Coming to university, I was already not in the best headspace, but I was determined to change this. Due to starting at university earlier, many people I knew from back home had already made new friends in their halls, so I was excited to do the same. However, what I learnt about halls is that it is very much a lucky dip. Now that I look back on it, I know that there are people, through no one’s fault, that you simply do not connect with and that is okay, as it is simply a fact of life. What made things worse was that I saw people I was close with get on with their flatmates and, if I am being honest, I was jealous of them. Despite feeling this way, I still had hope that things would change.
Bunfight finally came around and I got to see the societies the University has to offer. I went and picked up pamphlets, flyers and business cards from over 20 stalls, but I did not join one of them. For whatever reason, I just felt like the energy and determination I needed to change the headspace I was in was completely drained, so I did nothing. I love doing my history degree, but having only 7 scheduled hours a week meant that I had a lot of free time and nothing to do with it. I found myself feeling lost and not knowing what to do, as I thought I had left it too late to do anything.

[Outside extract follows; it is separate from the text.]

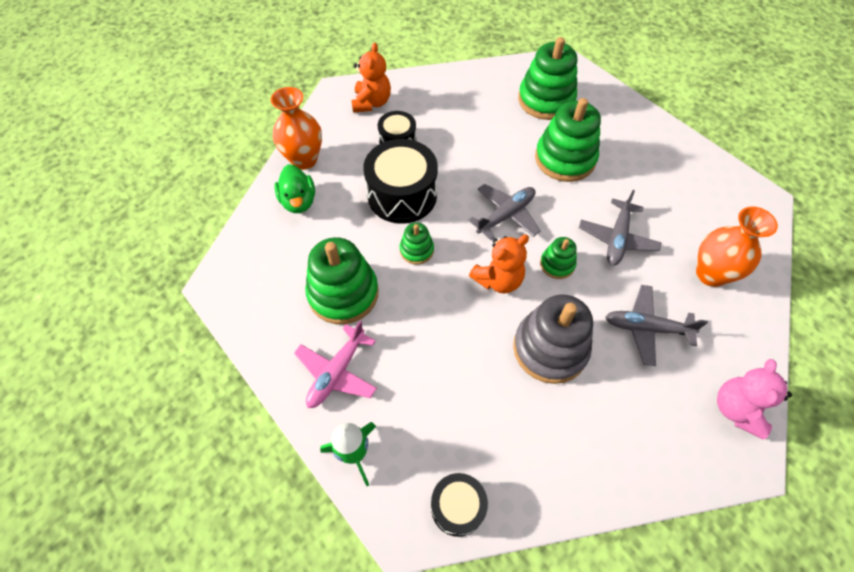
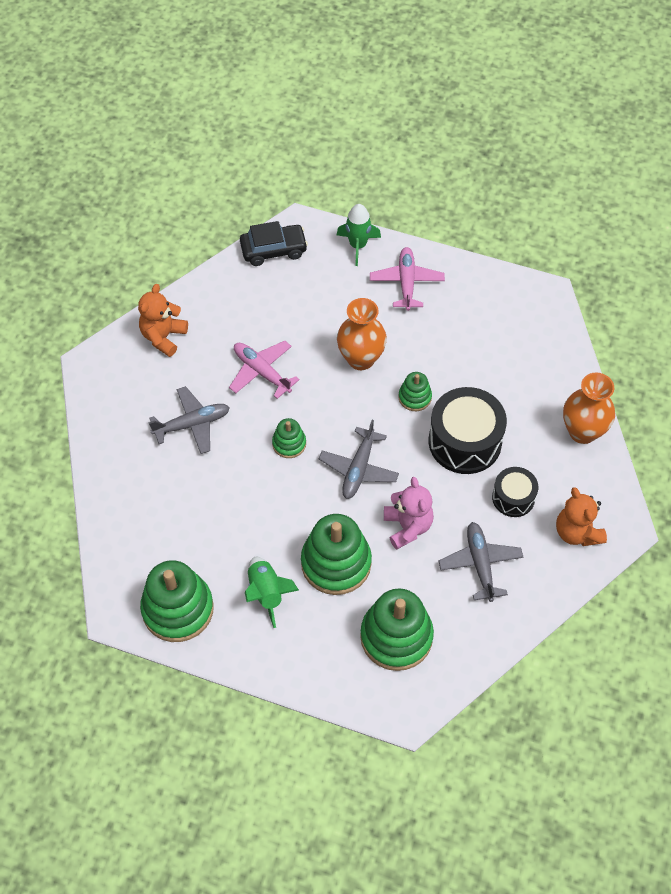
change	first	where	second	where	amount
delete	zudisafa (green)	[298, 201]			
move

By January, a few things had changed. I was lucky enough to have met someone on my degree that introduced me to their flat, and most of them became my second year, and now third year, house mates. Despite now knowing more people at the University, I still felt like I did not belong. At the end of January, I decided I was going to stop feeling sorry for myself and finally message one of the societies I had visited during Bunfight. I had done debate in both secondary school and college, so I decided that the University of Southampton Debating Union would be the perfect fit. I found their Facebook page and messaged, ‘Hello, I’m really interested in joining this society and was just wondering if I still can because it looks like a lot of fun. Thank you.‘ Although this message is a tad cringe for me to look back on now, it is the best message I have ever sent. By joining debate, I saw myself become happier and I am now the President of the society that completely changed my university experience for the better. It is also the reason I became a committee member for Wessex Scene, as it gave me the confidence to join other societies.

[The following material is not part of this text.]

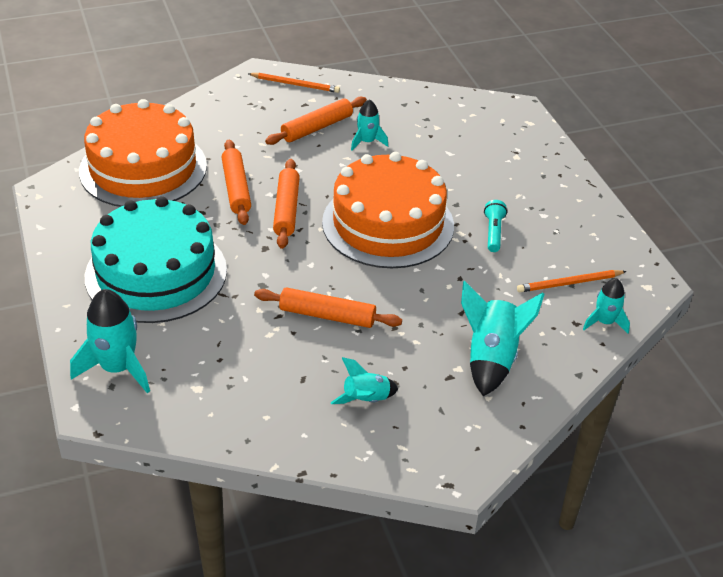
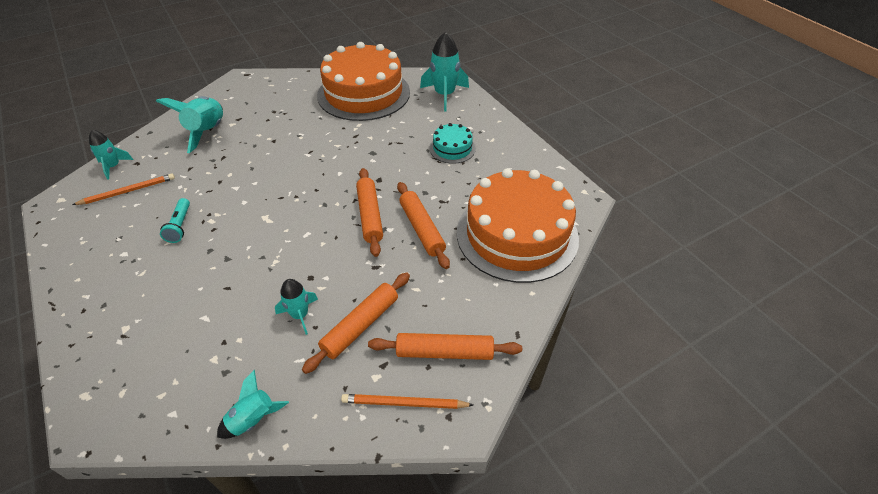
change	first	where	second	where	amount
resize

So, if I could give advice to anyone starting university, it would be to join a society! If you do not join one straight away like I did, then also know that it is never too late to join one. Even if you are lucky enough to make friends in halls, it is always worth making as many more as you can, as well as giving yourself a chance to find new interests or to develop ones you already have. Societies are a massive part of your university experience and are something you do not want to miss out on.